▶ YOUR GOAL
Repeat the lines verbatim, beginning at the line that contains "### What Went Well ✅" and stopping after the line that contains "### What Could Be Better ⚠️".

-- DATA SUPPLIED follows --

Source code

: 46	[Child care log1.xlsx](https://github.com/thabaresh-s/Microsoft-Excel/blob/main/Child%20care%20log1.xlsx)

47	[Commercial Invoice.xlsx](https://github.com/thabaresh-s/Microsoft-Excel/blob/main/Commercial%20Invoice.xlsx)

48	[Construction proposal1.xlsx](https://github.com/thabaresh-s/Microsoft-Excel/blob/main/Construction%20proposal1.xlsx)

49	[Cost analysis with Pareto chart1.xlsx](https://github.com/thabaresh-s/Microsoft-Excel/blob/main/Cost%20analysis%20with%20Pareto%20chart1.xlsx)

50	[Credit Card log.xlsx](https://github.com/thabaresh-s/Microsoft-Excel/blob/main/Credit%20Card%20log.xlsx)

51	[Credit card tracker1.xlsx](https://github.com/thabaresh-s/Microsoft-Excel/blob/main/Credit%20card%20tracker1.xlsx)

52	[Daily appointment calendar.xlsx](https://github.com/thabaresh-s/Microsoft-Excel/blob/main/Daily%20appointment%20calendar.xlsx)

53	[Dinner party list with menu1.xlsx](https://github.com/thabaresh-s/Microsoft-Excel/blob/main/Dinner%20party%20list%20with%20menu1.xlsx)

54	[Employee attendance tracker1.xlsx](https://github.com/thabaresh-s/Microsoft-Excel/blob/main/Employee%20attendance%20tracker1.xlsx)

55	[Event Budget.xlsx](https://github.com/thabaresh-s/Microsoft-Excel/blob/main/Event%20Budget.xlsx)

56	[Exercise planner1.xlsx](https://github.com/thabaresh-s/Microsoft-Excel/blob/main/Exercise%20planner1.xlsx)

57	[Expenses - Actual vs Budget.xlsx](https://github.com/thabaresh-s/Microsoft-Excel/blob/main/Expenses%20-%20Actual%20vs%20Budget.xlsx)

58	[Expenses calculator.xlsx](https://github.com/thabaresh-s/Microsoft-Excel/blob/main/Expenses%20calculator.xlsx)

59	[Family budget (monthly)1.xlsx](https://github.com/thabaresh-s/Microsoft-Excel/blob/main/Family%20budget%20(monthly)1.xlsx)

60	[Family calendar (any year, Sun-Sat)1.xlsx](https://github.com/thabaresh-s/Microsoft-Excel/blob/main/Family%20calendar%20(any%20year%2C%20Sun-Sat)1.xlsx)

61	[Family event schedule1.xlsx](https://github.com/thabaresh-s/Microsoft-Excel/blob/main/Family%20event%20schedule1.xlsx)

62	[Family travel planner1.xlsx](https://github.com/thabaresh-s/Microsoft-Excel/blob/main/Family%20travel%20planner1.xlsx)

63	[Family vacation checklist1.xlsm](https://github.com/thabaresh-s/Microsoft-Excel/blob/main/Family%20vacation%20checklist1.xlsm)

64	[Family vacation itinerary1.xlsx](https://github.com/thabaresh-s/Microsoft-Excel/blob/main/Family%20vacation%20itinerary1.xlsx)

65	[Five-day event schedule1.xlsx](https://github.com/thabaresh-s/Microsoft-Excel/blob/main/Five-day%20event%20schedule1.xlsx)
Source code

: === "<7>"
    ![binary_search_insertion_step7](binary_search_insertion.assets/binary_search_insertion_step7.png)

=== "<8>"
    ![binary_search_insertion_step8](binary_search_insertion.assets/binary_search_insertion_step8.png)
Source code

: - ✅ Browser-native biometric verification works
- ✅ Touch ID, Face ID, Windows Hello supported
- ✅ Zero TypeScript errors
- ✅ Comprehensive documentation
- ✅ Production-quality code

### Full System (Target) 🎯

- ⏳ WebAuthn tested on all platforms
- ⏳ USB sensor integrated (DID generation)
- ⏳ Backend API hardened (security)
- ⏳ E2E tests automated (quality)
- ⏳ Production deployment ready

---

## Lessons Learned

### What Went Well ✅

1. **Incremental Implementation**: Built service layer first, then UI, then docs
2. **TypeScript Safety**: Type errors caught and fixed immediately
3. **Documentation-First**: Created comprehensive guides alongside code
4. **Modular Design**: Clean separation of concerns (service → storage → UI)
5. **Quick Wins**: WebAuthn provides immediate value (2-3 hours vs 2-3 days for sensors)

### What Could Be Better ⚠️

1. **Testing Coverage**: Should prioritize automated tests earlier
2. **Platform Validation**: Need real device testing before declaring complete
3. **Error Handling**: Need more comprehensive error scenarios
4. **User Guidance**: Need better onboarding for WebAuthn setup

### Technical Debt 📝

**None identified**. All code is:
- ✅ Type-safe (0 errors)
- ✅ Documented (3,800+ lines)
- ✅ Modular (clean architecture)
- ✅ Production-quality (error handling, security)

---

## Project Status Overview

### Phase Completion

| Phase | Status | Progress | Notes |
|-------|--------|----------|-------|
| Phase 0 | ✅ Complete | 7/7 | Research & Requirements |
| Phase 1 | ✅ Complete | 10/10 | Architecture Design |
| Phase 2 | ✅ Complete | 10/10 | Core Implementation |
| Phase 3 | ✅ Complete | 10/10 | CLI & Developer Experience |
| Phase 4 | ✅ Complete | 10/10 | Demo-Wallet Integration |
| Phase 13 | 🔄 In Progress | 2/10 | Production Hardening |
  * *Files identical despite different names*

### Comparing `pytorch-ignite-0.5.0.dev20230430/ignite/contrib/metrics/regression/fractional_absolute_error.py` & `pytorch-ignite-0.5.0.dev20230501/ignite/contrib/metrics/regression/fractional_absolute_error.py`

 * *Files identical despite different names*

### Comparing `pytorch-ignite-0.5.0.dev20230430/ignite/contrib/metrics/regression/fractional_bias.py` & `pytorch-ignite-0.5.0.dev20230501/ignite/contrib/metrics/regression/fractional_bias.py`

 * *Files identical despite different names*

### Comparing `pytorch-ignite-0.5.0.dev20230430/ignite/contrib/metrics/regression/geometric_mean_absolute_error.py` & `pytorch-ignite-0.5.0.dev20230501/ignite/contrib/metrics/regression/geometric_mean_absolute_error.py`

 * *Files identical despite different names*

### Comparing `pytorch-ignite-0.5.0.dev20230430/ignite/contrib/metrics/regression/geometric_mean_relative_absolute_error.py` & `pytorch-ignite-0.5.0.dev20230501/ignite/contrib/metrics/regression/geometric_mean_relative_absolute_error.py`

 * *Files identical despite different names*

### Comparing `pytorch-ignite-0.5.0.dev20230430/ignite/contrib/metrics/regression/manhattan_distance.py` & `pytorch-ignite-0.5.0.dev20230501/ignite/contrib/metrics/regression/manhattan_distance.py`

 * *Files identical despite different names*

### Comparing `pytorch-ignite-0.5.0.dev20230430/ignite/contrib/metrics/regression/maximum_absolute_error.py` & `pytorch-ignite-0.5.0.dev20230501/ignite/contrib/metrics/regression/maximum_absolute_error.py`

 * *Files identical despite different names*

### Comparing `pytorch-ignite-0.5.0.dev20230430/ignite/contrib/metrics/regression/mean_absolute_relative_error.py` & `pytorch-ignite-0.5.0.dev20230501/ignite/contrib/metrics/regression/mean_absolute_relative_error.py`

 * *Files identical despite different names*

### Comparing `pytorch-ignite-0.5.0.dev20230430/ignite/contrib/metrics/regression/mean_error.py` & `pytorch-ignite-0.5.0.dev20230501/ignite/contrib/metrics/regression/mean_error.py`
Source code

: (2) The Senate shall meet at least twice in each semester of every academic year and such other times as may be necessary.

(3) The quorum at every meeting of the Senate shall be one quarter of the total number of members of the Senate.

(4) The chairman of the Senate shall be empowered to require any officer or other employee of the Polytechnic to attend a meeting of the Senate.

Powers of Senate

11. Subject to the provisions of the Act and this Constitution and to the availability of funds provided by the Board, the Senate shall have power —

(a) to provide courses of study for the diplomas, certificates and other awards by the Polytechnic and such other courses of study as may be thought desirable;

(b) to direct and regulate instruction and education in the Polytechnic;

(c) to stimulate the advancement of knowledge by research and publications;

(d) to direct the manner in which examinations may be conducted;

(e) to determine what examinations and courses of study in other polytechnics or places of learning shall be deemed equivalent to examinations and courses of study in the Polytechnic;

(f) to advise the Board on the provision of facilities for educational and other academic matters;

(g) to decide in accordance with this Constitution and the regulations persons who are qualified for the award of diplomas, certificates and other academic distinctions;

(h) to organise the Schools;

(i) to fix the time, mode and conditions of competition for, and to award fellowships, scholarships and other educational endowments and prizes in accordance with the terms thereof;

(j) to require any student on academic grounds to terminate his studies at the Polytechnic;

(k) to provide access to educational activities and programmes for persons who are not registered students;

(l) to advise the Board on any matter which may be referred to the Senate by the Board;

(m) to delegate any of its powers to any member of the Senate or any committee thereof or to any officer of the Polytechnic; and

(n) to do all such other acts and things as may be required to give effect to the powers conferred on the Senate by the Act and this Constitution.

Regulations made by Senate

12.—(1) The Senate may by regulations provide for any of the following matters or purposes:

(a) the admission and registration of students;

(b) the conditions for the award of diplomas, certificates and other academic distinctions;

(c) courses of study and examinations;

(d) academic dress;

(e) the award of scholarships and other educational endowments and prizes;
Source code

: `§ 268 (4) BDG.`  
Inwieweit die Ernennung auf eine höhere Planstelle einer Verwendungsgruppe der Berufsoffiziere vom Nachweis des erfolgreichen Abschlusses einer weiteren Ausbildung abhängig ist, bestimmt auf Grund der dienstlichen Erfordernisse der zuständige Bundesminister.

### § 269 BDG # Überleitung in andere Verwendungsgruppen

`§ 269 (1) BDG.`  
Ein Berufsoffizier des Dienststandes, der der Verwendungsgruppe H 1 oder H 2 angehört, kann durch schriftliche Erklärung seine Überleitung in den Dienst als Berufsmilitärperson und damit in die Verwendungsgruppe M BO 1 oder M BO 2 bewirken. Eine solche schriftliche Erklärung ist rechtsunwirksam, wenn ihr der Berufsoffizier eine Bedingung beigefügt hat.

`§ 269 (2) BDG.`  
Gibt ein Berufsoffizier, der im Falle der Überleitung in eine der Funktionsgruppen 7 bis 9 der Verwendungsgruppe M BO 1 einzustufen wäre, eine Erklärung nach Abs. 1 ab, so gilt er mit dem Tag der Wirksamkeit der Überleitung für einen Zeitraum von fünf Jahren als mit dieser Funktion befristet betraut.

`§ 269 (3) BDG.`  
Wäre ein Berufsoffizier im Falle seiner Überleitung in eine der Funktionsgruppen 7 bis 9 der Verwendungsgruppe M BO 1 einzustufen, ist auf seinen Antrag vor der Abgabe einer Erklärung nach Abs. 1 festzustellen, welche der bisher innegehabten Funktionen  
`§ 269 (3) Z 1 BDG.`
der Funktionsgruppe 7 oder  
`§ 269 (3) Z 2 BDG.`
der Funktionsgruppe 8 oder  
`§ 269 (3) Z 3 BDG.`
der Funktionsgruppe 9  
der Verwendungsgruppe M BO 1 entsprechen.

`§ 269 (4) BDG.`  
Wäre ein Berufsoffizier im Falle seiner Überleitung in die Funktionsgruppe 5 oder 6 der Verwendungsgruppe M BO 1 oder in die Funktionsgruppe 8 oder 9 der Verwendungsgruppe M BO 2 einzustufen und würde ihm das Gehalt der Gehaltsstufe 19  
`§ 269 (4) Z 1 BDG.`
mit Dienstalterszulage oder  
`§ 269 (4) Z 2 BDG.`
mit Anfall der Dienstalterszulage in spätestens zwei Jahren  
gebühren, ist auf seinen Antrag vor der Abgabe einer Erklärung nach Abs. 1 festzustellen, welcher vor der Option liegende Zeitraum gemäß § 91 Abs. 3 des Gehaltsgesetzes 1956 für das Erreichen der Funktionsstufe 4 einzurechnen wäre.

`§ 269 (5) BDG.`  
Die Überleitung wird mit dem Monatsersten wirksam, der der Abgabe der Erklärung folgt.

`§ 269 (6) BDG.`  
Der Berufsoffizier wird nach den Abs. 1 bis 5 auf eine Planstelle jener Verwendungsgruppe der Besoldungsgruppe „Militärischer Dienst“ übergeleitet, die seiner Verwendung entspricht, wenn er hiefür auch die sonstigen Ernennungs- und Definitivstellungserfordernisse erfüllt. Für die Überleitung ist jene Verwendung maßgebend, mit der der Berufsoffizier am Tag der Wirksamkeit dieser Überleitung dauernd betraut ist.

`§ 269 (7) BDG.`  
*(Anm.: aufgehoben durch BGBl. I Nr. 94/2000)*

-- DATA SUPPLIED concluded --

▶ SOLUTION FOR THIS PROBLEM
### What Went Well ✅

1. **Incremental Implementation**: Built service layer first, then UI, then docs
2. **TypeScript Safety**: Type errors caught and fixed immediately
3. **Documentation-First**: Created comprehensive guides alongside code
4. **Modular Design**: Clean separation of concerns (service → storage → UI)
5. **Quick Wins**: WebAuthn provides immediate value (2-3 hours vs 2-3 days for sensors)

### What Could Be Better ⚠️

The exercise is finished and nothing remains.